Posted at 03:02 PM | Permalink | Comments (1)
More on the issue of China's repatriation of North Korean refugees (previously):
South Korean legislators on Friday condemned China's repatriation of fugitives from North Korea after Beijing reportedly sent nine back despite pleas from Seoul.
A resolution passed by the committee on foreign affairs and unification urges China to follow international rules in handling North Koreans who flee their impoverished homeland, and seeks outside help to halt the returns.
The resolution, adopted at a meeting attended by Foreign Minister Kim Sung-Hwan, followed reports by Yonhap news agency and newspapers that nine North Koreans were sent back last weekend.
Activists who have been demonstrating in Seoul say the fugitives face severe punishment, even a possible death sentence, if forced to return home.
President Lee Myung-Bak said Wednesday the North Koreans should be treated in line with international rules.
The South's foreign ministry has urged China to change its policy of treating North Koreans as economic migrants, and to give them refugee status.

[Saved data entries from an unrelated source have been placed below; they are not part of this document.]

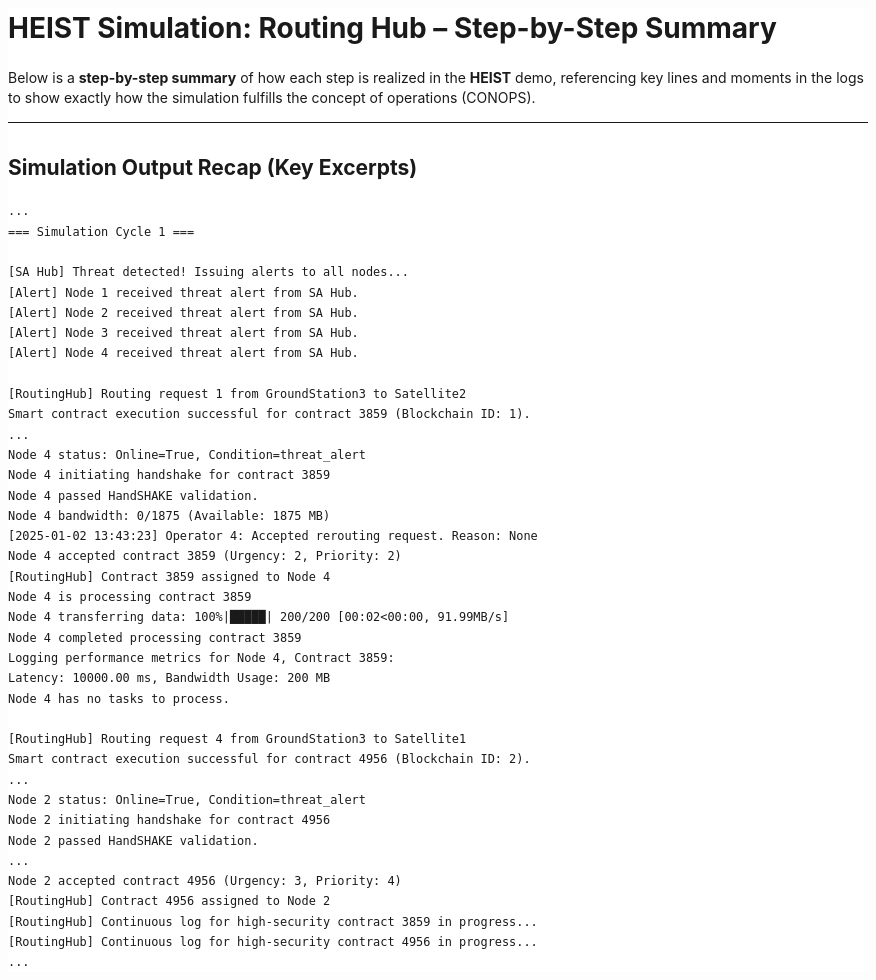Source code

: # HEIST Simulation: Routing Hub – Step-by-Step Summary

Below is a **step-by-step summary** of how each step is realized in the **HEIST** demo, referencing key lines and moments in the logs to show exactly how the simulation fulfills the concept of operations (CONOPS).

---

## Simulation Output Recap (Key Excerpts)

```
...
=== Simulation Cycle 1 ===

[SA Hub] Threat detected! Issuing alerts to all nodes...
[Alert] Node 1 received threat alert from SA Hub.
[Alert] Node 2 received threat alert from SA Hub.
[Alert] Node 3 received threat alert from SA Hub.
[Alert] Node 4 received threat alert from SA Hub.

[RoutingHub] Routing request 1 from GroundStation3 to Satellite2
Smart contract execution successful for contract 3859 (Blockchain ID: 1).
...
Node 4 status: Online=True, Condition=threat_alert
Node 4 initiating handshake for contract 3859
Node 4 passed HandSHAKE validation.
Node 4 bandwidth: 0/1875 (Available: 1875 MB)
[2025-01-02 13:43:23] Operator 4: Accepted rerouting request. Reason: None
Node 4 accepted contract 3859 (Urgency: 2, Priority: 2)
[RoutingHub] Contract 3859 assigned to Node 4
Node 4 is processing contract 3859
Node 4 transferring data: 100%|█████| 200/200 [00:02<00:00, 91.99MB/s]
Node 4 completed processing contract 3859
Logging performance metrics for Node 4, Contract 3859:
Latency: 10000.00 ms, Bandwidth Usage: 200 MB
Node 4 has no tasks to process.

[RoutingHub] Routing request 4 from GroundStation3 to Satellite1
Smart contract execution successful for contract 4956 (Blockchain ID: 2).
...
Node 2 status: Online=True, Condition=threat_alert
Node 2 initiating handshake for contract 4956
Node 2 passed HandSHAKE validation.
...
Node 2 accepted contract 4956 (Urgency: 3, Priority: 4)
[RoutingHub] Contract 4956 assigned to Node 2
[RoutingHub] Continuous log for high-security contract 3859 in progress...
[RoutingHub] Continuous log for high-security contract 4956 in progress...
...
```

According to this report, there are hundreds more detainees currently in China awaiting repatriation, out of an estimated 50,000 to 100,000 North Koreans currently roaming China, including women sold to Chinese men, those in search of food, and those trying to make it to the South:
Those who are looking for food often find work at factories or lumber camps in China as undocumented immigrant workers. But those who wish to defect to the South move to designated gathering points, from where they are taken to safe houses provided by Christian missions and cross the border through the southwestern province of Yunnan into Laos or Burma. They then make their way to Thailand, where they spend three or four weeks in immigration detention centers before they are deported to South Korea.
Some 2,500 to 3,000 defectors have reached South Korea annually over the past five years, 2,737 last year.
The fate of defectors who are arrested in China and repatriated depends on what motivated them to flee in the first place. Those who fled hunger are normally categorized as ordinary criminals and held in prisons or labor camps managed by the Ministry of People's Security. They suffer forced labor and beatings but are released after a certain period.
But those who are found to have attempted to escape to South Korea, contacted South Koreans or foreigners, or visited churches, are treated as political criminals and held in political concentration camps supervised by the State Security Department. Some are executed, depending on the extent of their crimes or the prevailing mood in the regime.
Meanwhile, as part of the general tightening of security in border areas since the accession of Kim Jong Un, fifty or so agents from the National Security Agency are reported to have entered China to hunt out North Korean defectors. Although there's no specific information either way, it's highly unlikely that this would be done without some kind of nod from Beijing.